(Source data)
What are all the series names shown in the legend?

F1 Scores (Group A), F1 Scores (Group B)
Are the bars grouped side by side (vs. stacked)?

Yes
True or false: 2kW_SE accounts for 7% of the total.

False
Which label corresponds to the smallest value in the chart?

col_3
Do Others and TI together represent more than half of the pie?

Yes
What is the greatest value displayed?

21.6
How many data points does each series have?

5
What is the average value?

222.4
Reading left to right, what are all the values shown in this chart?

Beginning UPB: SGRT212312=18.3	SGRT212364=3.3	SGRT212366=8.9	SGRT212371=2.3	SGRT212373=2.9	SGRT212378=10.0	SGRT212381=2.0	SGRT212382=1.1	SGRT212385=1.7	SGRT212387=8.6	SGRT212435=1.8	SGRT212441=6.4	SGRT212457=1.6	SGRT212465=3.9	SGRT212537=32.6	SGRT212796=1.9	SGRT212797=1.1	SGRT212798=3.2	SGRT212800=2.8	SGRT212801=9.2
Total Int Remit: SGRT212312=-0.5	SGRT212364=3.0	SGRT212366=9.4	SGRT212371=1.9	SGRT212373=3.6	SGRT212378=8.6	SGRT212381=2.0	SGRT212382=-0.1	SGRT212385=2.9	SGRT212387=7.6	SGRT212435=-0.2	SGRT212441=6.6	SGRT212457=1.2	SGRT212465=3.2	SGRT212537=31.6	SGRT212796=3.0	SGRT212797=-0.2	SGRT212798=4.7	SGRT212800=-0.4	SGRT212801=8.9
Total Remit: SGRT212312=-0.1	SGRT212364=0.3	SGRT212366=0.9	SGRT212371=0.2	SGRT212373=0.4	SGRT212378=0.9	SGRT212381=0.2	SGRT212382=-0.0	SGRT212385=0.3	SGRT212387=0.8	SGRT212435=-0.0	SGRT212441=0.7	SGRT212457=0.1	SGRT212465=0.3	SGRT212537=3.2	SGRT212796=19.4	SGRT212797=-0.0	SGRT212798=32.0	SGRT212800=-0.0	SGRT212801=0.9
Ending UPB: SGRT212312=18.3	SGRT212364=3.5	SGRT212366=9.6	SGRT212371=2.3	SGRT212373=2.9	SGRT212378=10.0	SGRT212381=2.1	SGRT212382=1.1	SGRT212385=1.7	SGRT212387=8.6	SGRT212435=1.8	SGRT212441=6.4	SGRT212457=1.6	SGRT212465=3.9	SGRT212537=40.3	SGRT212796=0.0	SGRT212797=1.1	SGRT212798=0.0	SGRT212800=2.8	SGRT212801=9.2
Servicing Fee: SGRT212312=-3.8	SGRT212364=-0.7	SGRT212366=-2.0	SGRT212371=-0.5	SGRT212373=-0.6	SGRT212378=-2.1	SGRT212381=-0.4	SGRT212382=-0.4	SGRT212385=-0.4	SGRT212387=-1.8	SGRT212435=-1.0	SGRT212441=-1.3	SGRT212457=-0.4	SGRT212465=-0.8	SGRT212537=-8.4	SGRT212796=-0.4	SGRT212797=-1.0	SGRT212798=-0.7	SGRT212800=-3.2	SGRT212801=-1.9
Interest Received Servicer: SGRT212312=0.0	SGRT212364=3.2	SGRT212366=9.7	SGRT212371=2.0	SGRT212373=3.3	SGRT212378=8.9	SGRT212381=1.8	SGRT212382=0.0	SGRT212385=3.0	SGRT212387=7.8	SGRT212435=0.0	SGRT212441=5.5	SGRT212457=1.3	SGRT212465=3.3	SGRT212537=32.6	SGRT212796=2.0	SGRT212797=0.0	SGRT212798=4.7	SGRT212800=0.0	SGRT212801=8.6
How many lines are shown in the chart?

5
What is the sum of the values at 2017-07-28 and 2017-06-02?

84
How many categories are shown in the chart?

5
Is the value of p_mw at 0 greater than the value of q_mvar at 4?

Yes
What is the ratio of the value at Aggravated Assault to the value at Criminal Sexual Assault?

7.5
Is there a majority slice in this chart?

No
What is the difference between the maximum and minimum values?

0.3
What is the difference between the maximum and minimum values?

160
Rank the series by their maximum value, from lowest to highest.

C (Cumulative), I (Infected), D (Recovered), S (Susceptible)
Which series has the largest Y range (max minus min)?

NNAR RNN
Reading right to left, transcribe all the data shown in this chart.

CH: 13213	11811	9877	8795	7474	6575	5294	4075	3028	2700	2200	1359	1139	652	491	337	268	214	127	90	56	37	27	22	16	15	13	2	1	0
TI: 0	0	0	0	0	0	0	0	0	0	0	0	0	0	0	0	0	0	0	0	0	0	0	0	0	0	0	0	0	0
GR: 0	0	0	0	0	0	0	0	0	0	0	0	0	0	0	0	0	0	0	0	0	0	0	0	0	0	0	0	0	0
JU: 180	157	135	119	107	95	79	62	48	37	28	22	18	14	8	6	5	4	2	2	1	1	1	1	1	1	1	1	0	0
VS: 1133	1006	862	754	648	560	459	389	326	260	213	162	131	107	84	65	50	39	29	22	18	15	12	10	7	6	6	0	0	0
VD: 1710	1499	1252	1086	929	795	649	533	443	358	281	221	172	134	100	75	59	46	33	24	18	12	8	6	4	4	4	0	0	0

How to complete this task: Copy the source data word for word, from the first line of the records through the line that contains "Reading left to", including both of those lines.

Answer space:
What are all the series names shown in the legend?

F1 Scores (Group A), F1 Scores (Group B)
Are the bars grouped side by side (vs. stacked)?

Yes
True or false: 2kW_SE accounts for 7% of the total.

False
Which label corresponds to the smallest value in the chart?

col_3
Do Others and TI together represent more than half of the pie?

Yes
What is the greatest value displayed?

21.6
How many data points does each series have?

5
What is the average value?

222.4
Reading left to right, what are all the values shown in this chart?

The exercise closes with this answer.